カルデニオが登場するのは、「ドン・キホーテ」前編全52章中の第23章においてであり、物語から姿を消すのは終盤の第47章である。「ドン・キホーテ」の最初の7章(正確には第7章の途中まで)が独立した短編小説だったことは、ほぼ間違いないようだ。一方、セルバンテスが短編の続きを書いて長編小説にしようと構想した時、すでに続編の計画があったとは考えにくい。となると、短編に続く長い部分のほぼ半分の間、カルデニオは作中に留め置かれたことになる。これほど長くキホーテの物語に居座り続ける登場人物は、主人公主従と故郷の家族、隣人達を除けば、実のところ他にいない。
ただし、この間、本筋と無関係とみなされることの多い「物語の中の物語」が長々と語られるので、実際の「出演時間」はさほど長くはない。しかし、私見によれば、いくつかの挿入部分も含め、「ドン・キホーテ」(前編)後半部分において、カルデニオは作品を構成する屋台骨の役割を担うことを作者によって期待されていたのだ。このことを明らかにするためには、まず彼がどんな人物なのかを確かめておく必要がある。「ドン・キホーテ」の読者は、カルデニオについて、どれほど思い出せるだろうか?

### データブロック

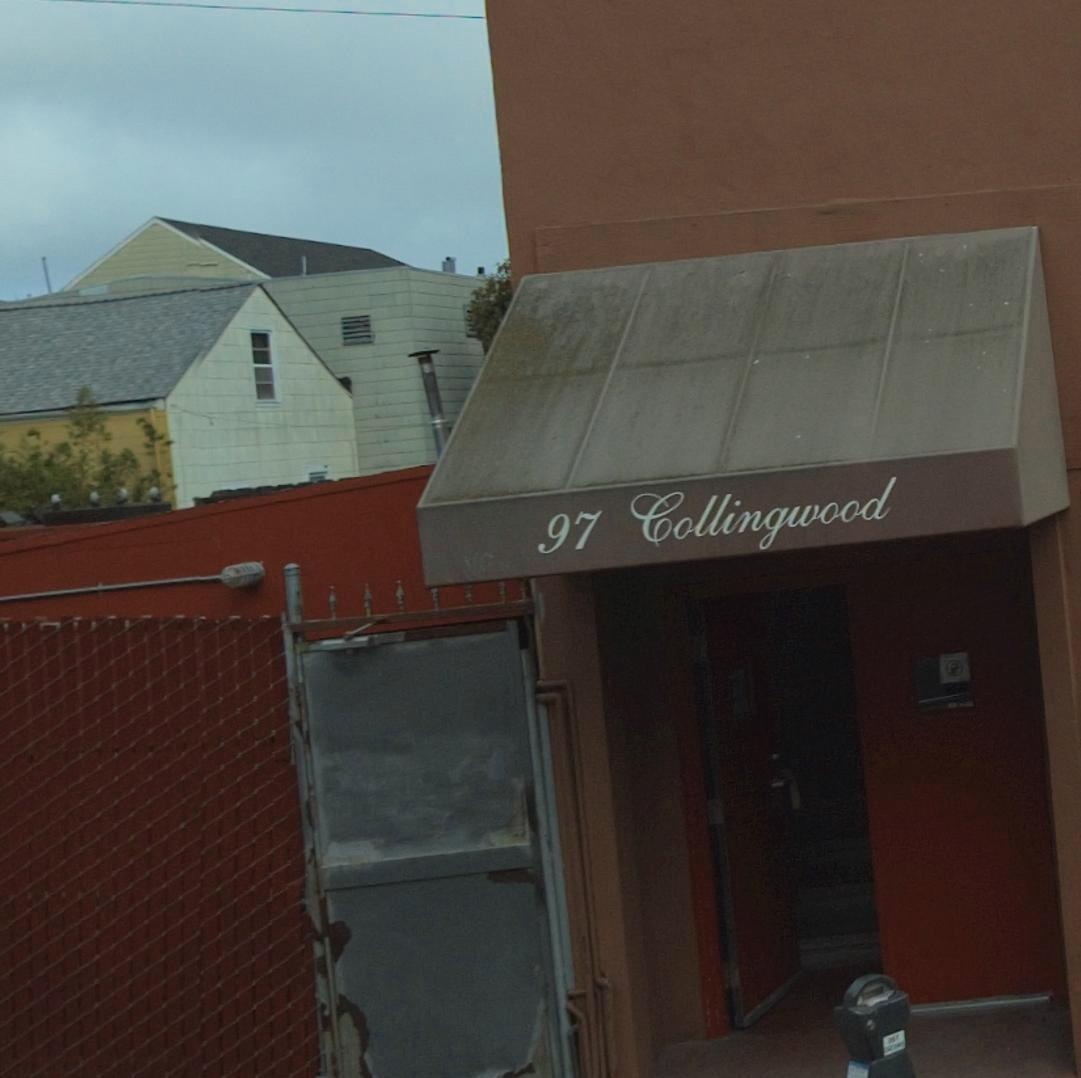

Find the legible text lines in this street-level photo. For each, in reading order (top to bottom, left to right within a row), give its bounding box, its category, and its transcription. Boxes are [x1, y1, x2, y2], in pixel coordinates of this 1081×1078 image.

[535, 509, 607, 557] StreetNumber: 97
[625, 473, 901, 553] StreetName: Collingwood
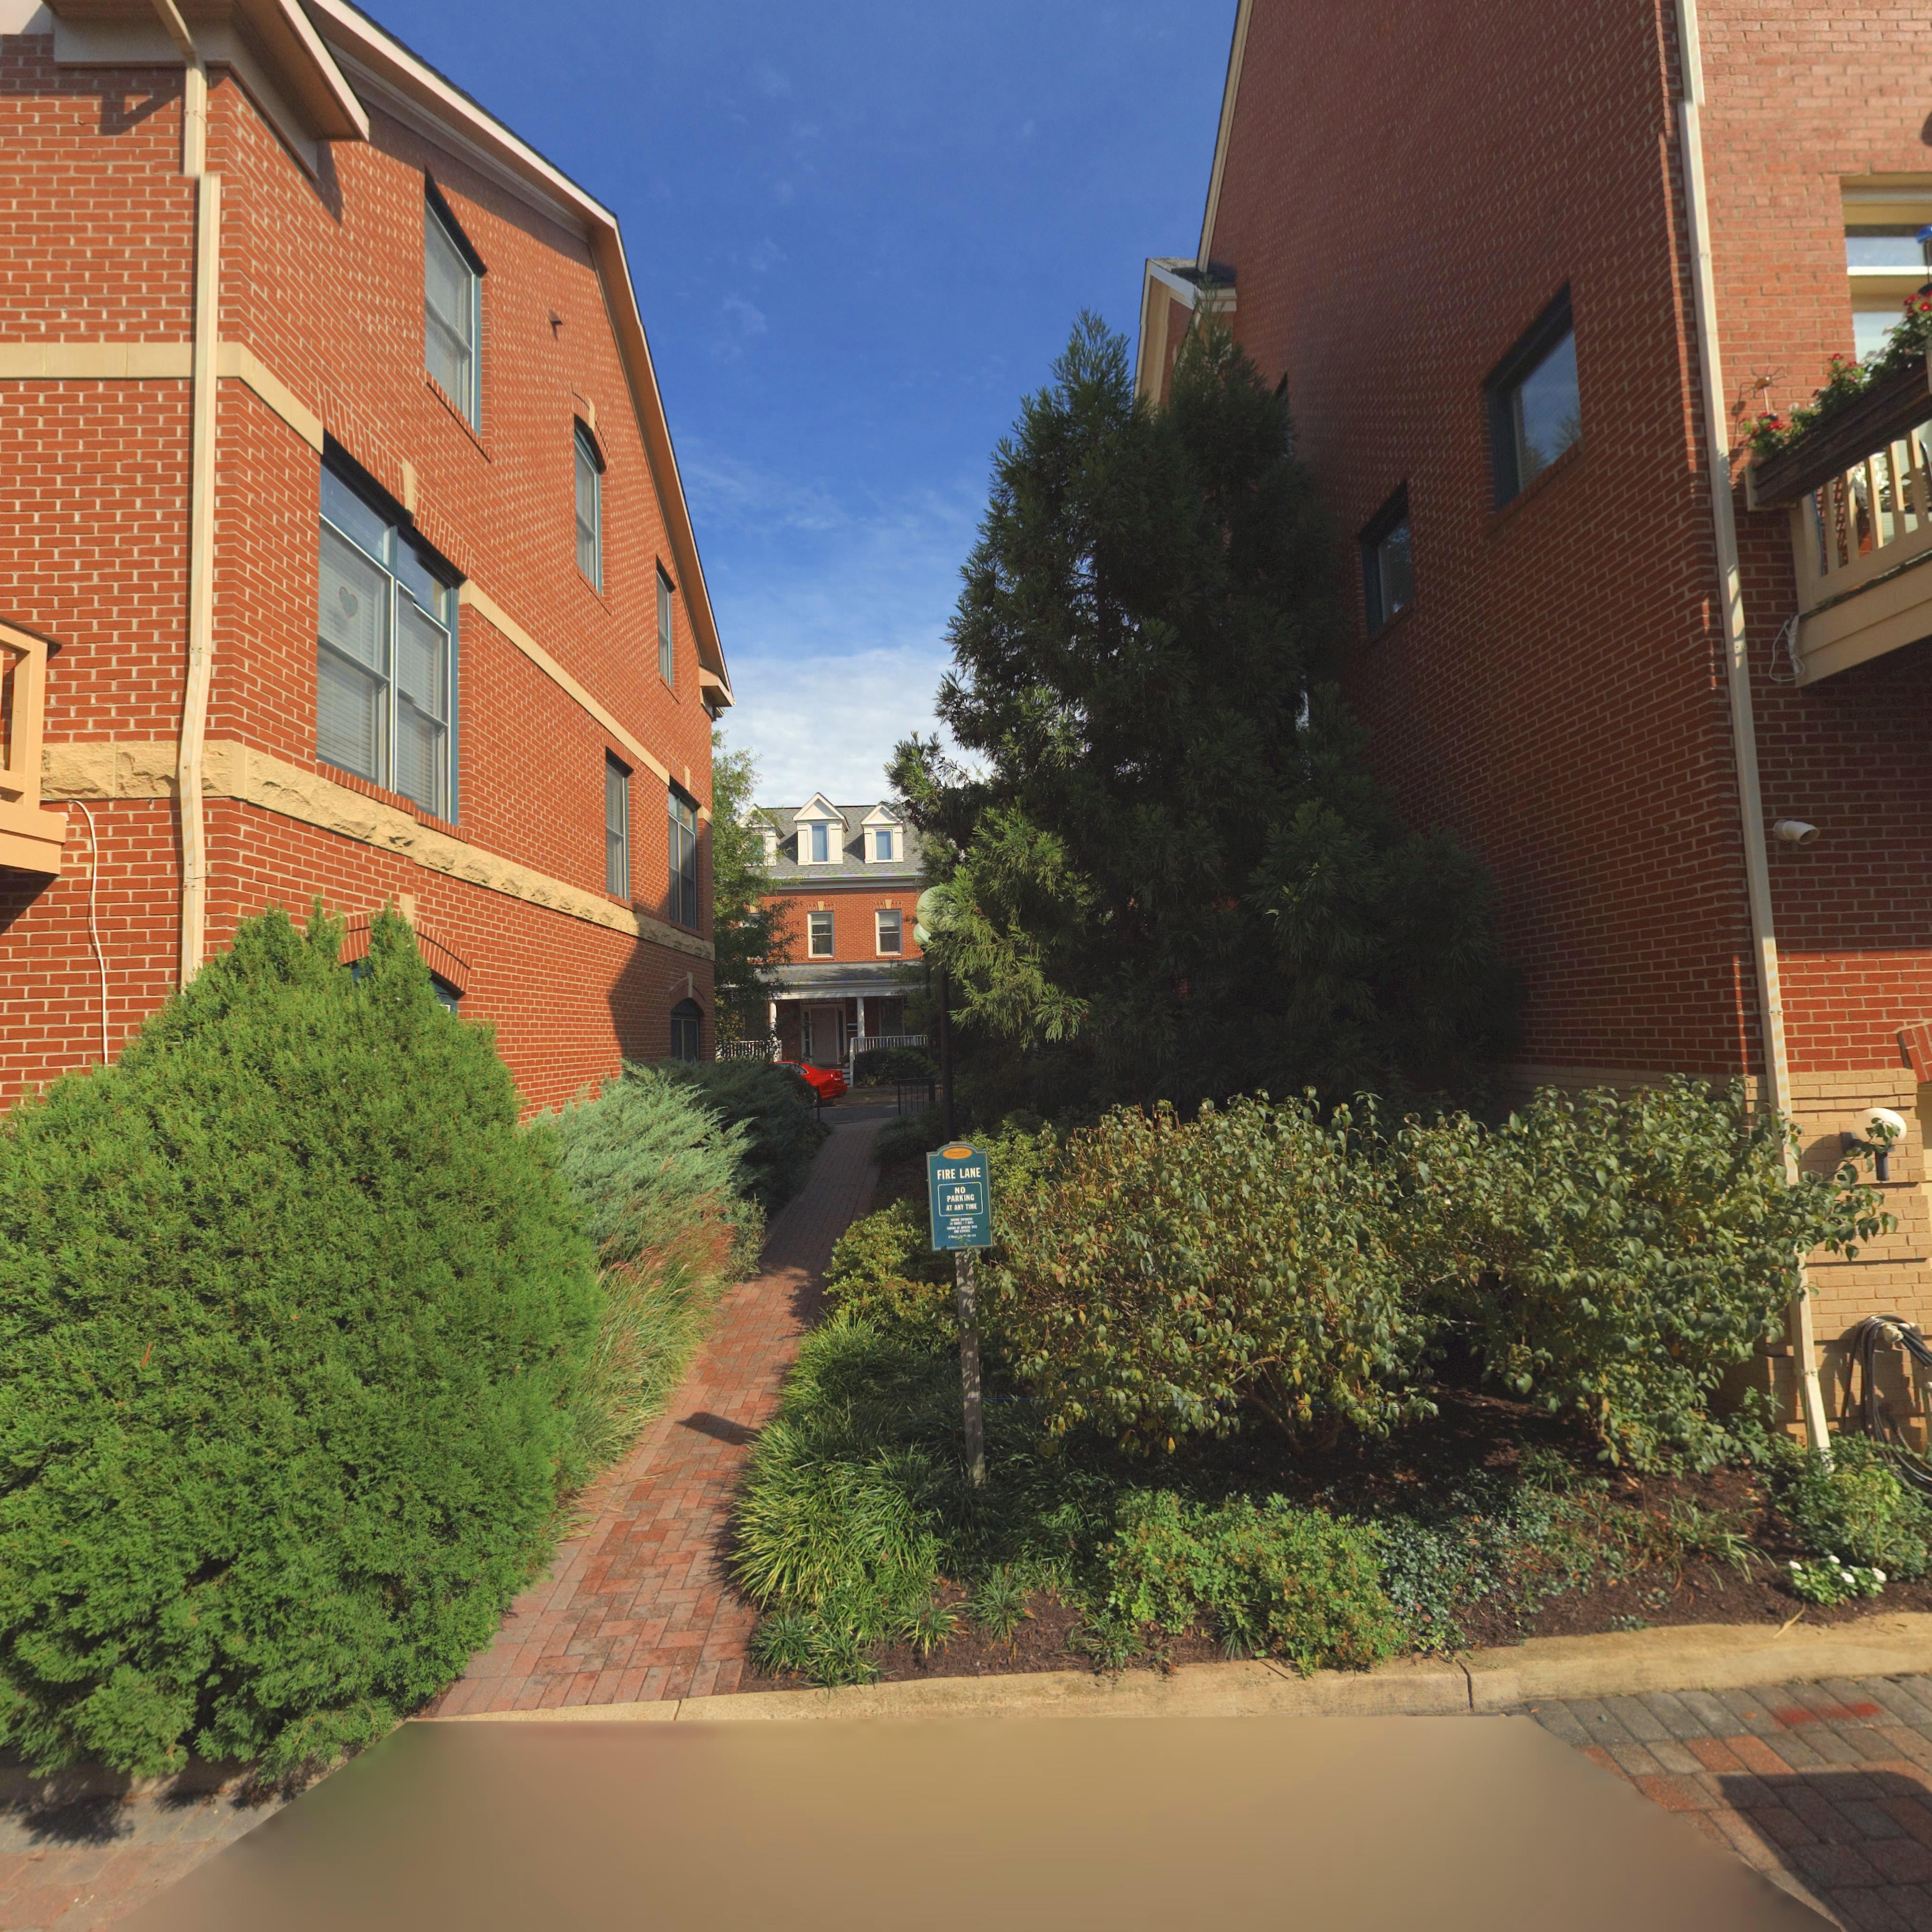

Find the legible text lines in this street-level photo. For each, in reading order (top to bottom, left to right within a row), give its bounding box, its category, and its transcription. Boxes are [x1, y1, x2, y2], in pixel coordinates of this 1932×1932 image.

### 課題一覧
a. 提示文にある「これほど長くキホーテの物語に居座り続ける登場人物は、主人公主従と故郷の家族、隣人達を除けば、実のところ他にいない。」を英語に訳してください。
b. 提示文によると、カルデニオが物語から姿を消すのは「ドン・キホーテ」前編の第何章ですか。

### 課題別出力
a. Apart from the protagonist master and servant, their families back home, and their neighbors, there is in fact no other character who remains in the Quixote story for this long.

b. 第47章です。